Start of GIVEN INFORMATION

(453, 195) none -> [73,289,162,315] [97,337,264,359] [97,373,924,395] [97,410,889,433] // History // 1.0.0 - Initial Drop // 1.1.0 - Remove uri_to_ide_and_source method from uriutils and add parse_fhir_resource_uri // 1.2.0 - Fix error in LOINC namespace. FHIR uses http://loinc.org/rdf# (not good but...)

End of GIVEN INFORMATION
Start of GIVEN INFORMATION

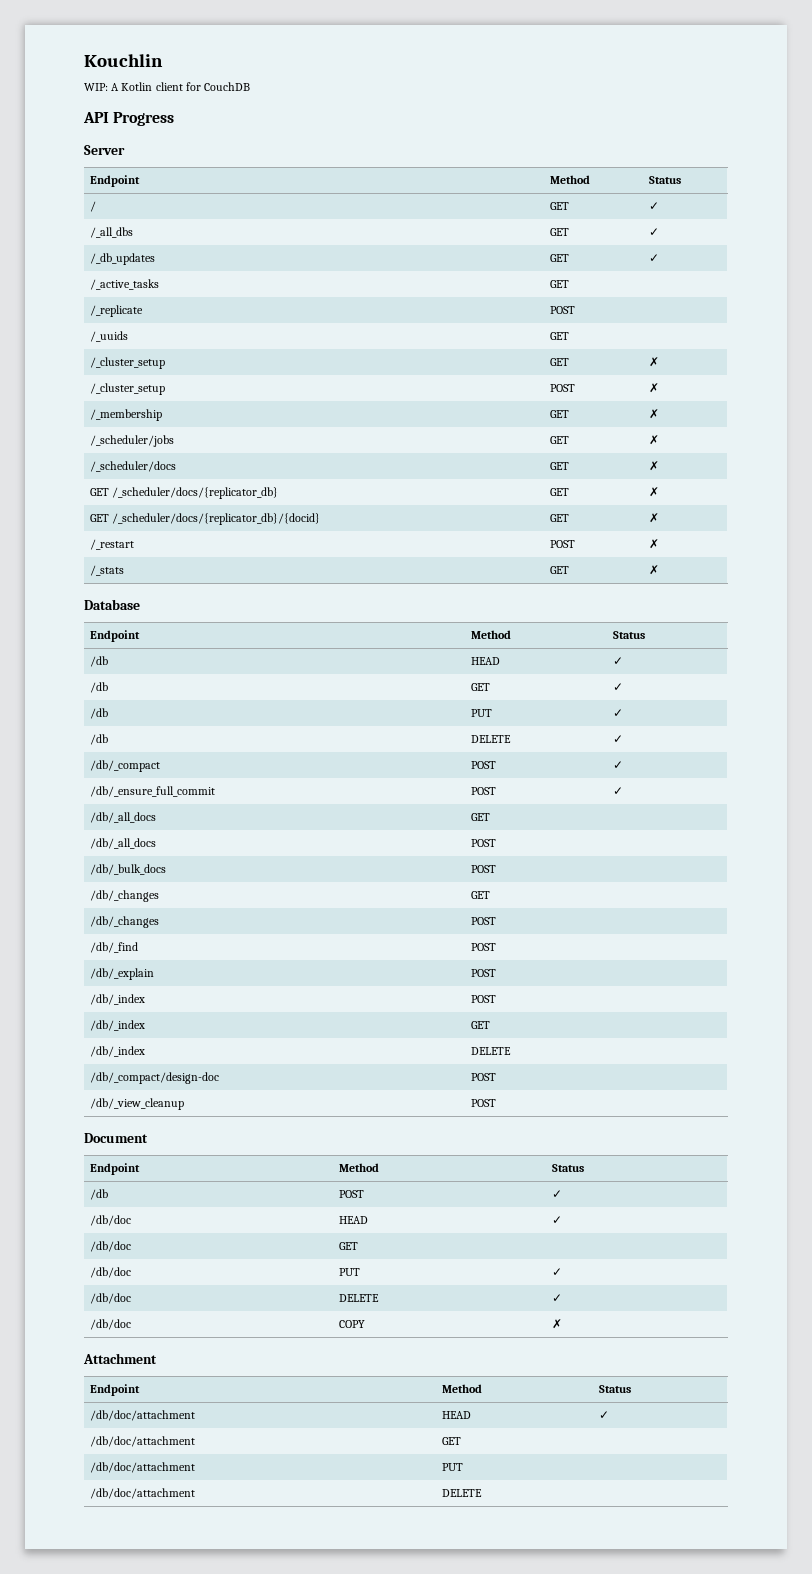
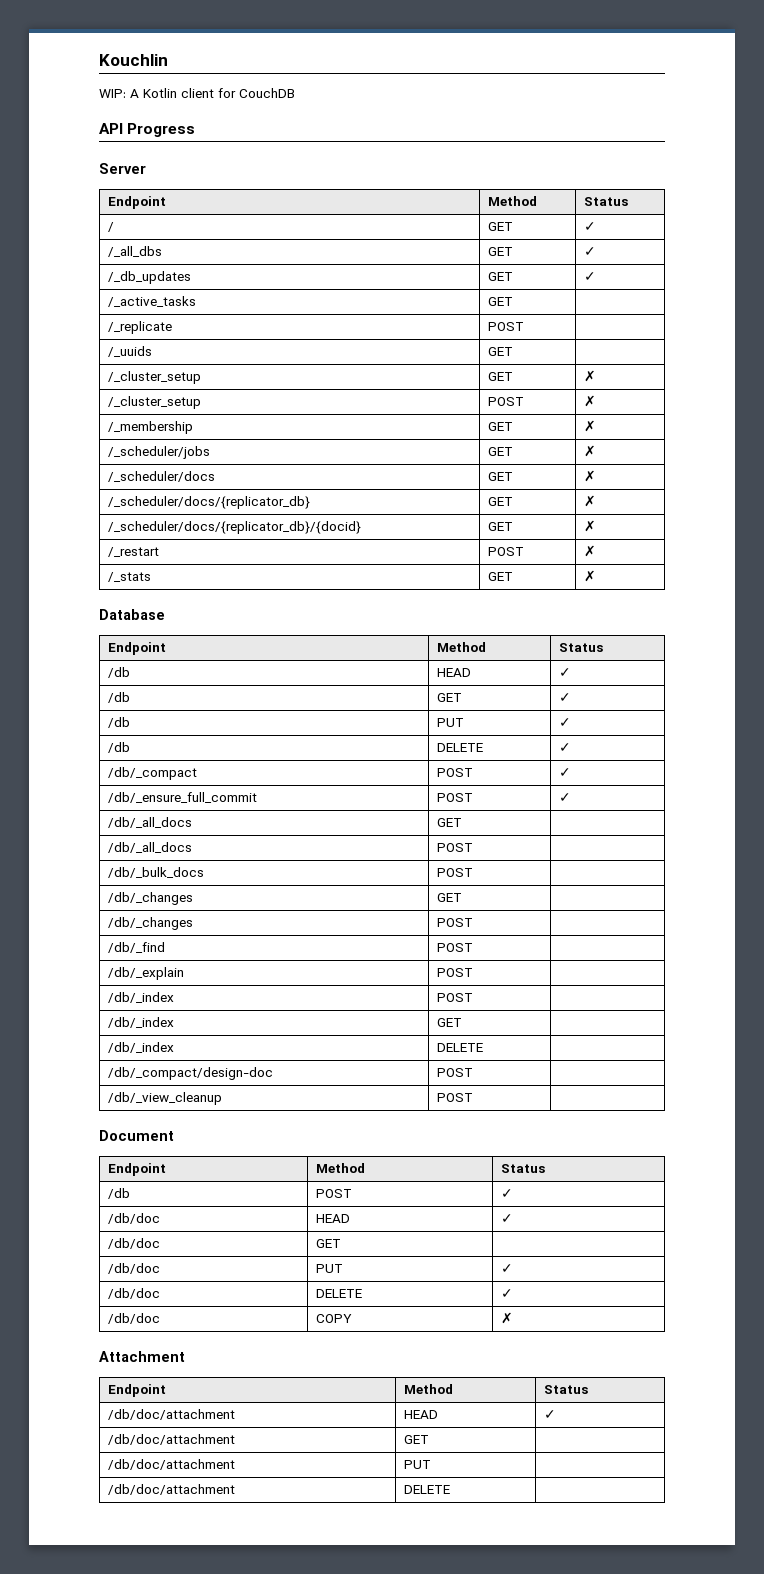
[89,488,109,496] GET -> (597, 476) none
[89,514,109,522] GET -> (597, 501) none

End of GIVEN INFORMATION
Start of GIVEN INFORMATION

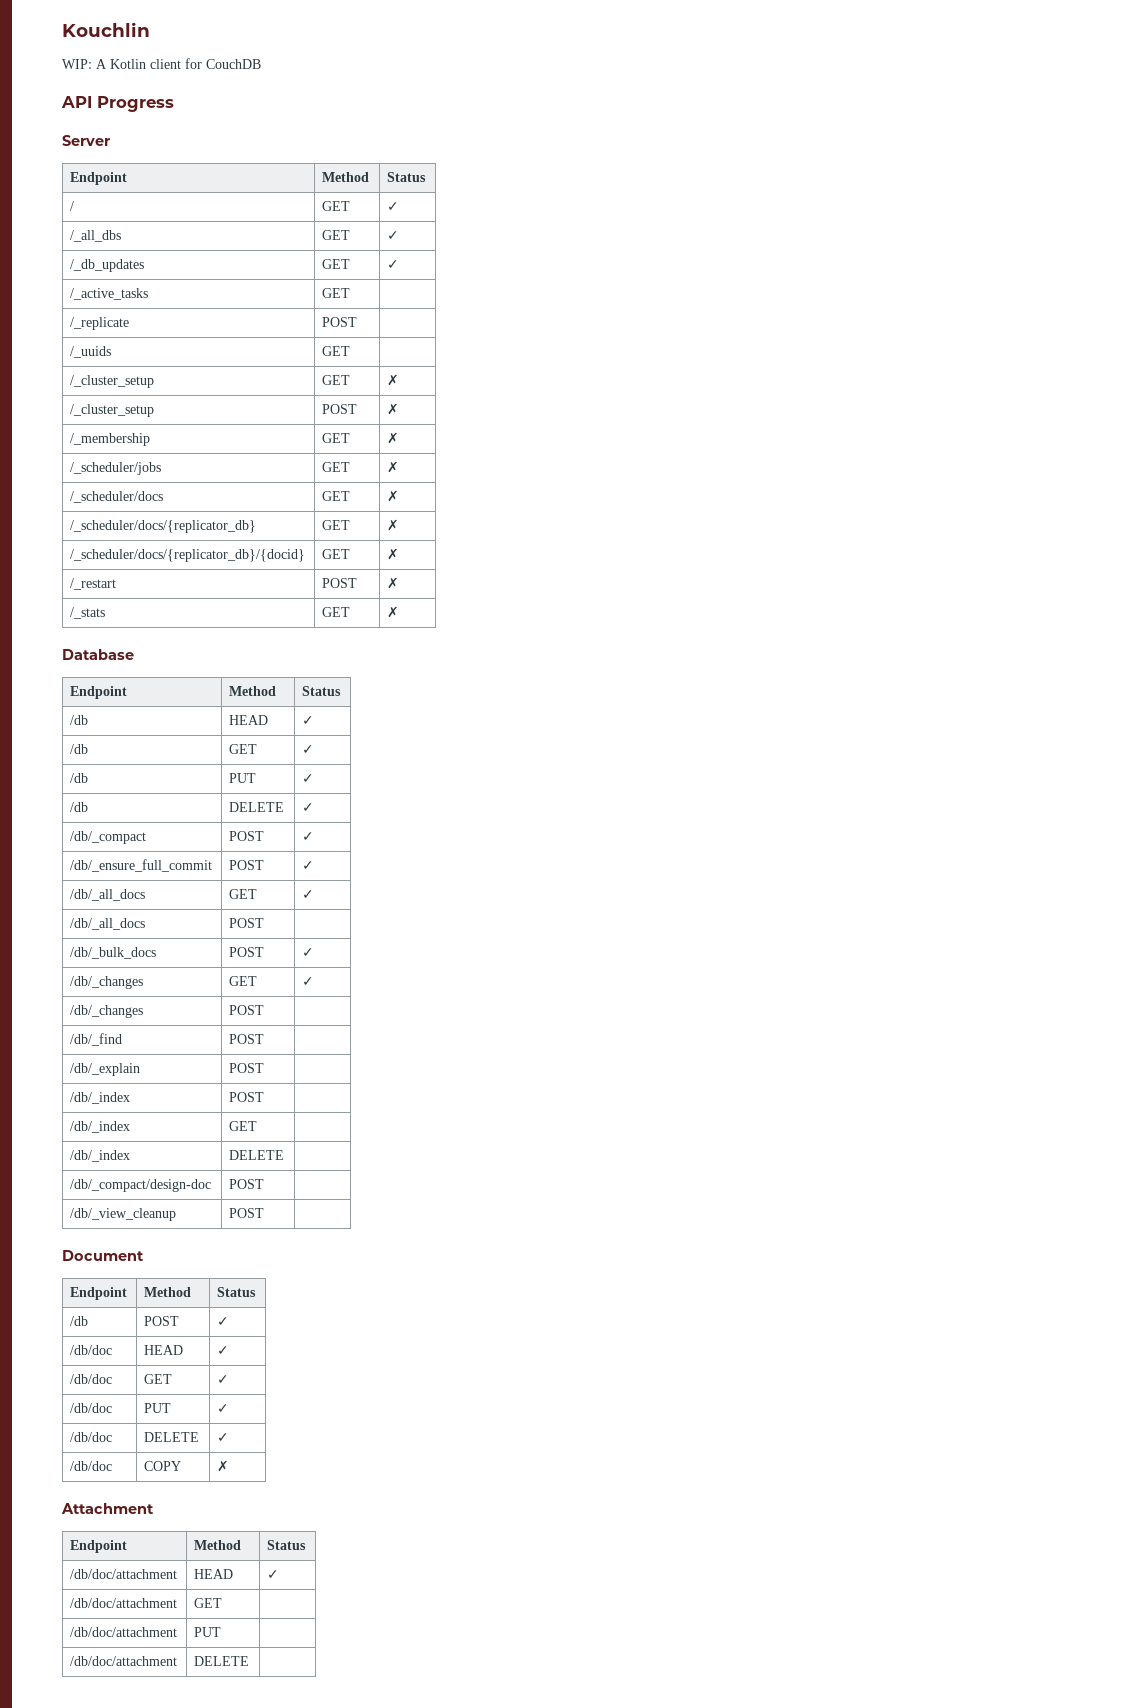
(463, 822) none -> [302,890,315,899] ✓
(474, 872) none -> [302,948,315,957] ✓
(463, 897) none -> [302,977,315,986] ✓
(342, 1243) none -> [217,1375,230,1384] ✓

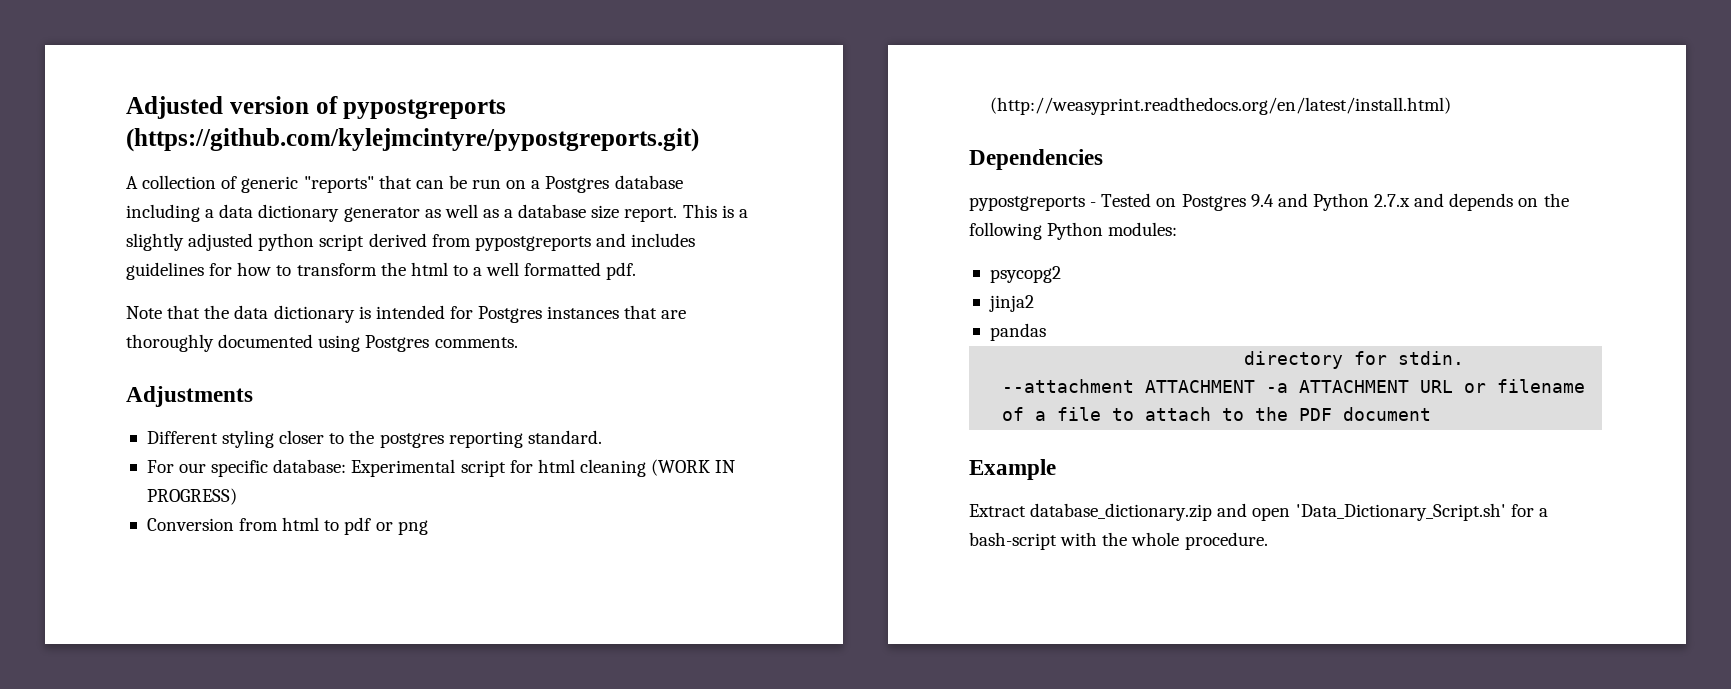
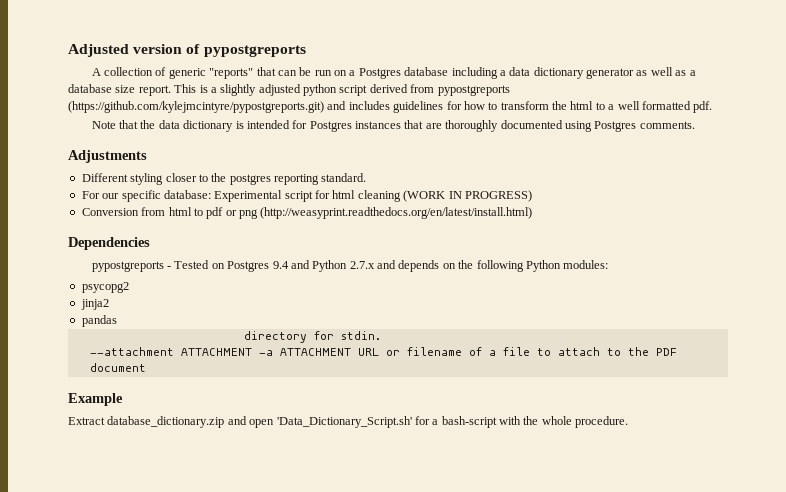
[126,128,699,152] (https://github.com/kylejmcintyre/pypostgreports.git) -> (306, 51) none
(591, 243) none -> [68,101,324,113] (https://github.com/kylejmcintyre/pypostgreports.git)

End of GIVEN INFORMATION

REQUIRED WORK: Your answer should consist of the lines from the listing that hold the word "https".

RESPONSE BOX:
[126,128,699,152] (https://github.com/kylejmcintyre/pypostgreports.git) -> (306, 51) none
(591, 243) none -> [68,101,324,113] (https://github.com/kylejmcintyre/pypostgreports.git)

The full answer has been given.